Verhoeff, T. (2004). Settling multiple debts efficiently : an invitation to computing science. Informatics in Education, 3(1), 105-126.


Simple algorithm

You can find in O(n) how much money who is expecting to get or pay. So you could simply create two lists, one for debit and the other for credit, and then balance the head of the two lists until they are empty. From your first example:

  • Initial state: Debit: (A: 25), Credit: (B: 15, C: 10)
  • First transaction, A:15 -> B: Debit: (A: 10), Credit: (C: 10)
  • Second transaction, A:10 -> C: Debit: (), Credit: ()

The transactions define the edges of your graph. For n persons involved, there will be at most n-1 transactions=edges. In the beginning, the total length of both lists is n. In each step, at least one of the lists (debit/credit) gets shorter by one, and in the last both lists disappear at once.
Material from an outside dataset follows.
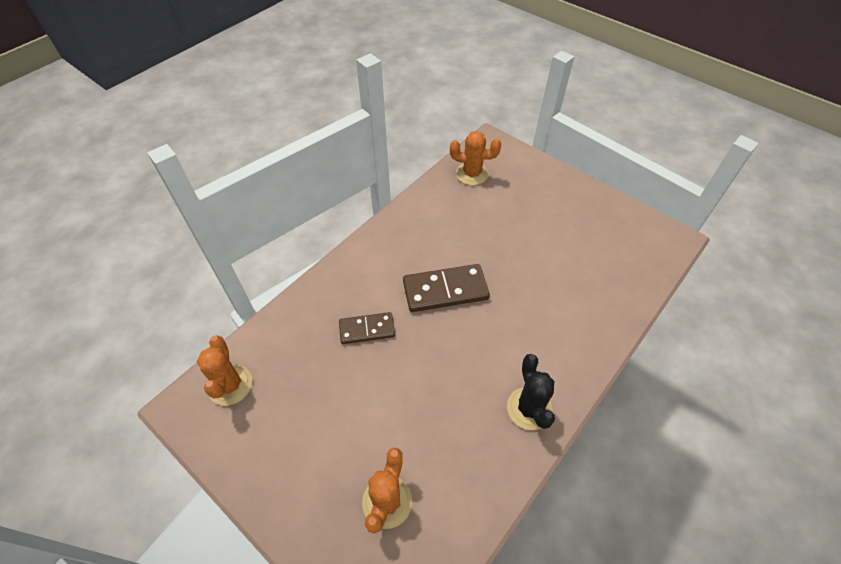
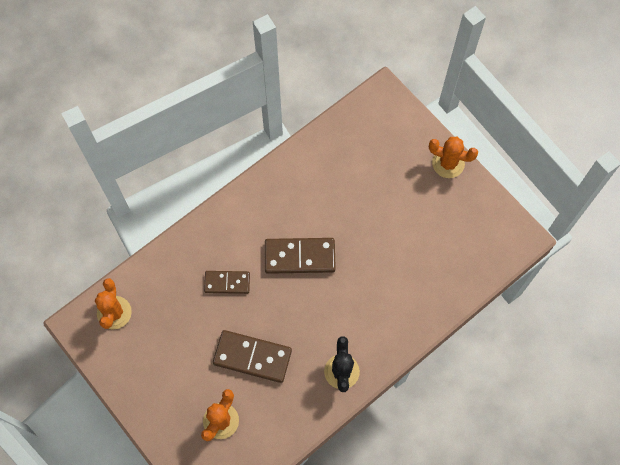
camera: 10 degrees right, 15 degrees up
orange cactus [450,131,501,185] -> orange cactus moved to [429,137,478,178]
none -> brown domino [213,330,292,383]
The issue is that, in general, this graph doesn't have to be similar to the original graph, which, as I get your intention, is a requirement. (Is it? There are cases where the optimal solution consists of adding new edges. Imagine A owing B and B owing C the same amount of money, A should pay C directly but this edge is not in the graph of debts.)

Less transactions

If the goal is just to construct an equivalent graph, you could search the creditor and debitor lists (as in the section above) for exact matches, or for cases where the sum of credit matches the debit of one person (or the other way round). Look for bin packing. For other cases you will have no other choice than splitting the flows, but even the simple algorithm above produces a graph which has one fewer edge than there are persons involved -- at most.

EDIT: Thanks to j_random_hacker for pointing out that a solution with less than n-1 edges is possible iff there is a group of persons whose total debts matches the credit of another group of persons: Then, the problem can be split into two subproblems with a total cost of n-2 edges for the transaction graph. Unfortunately, the subset sum problem is NP-hard.

A flow problem?

Perhaps this also can be transformed to a min-cost flow problem. If you want just to simplify your original graph, you construct a flow on it, the edge capacities are the original amounts of debit/credit. The debitors serve as inflow nodes (through a connector node which serves all debitors with edges of capacity that equals their total debt), the creditors are used as outflow nodes (with a similar connector node).

If you want to minimize the number of transactions, you will prefer keeping the "big" transactions and reducing the "small" ones. Hence, the cost of each edge could be modeled as the inverse of the flow on that edge.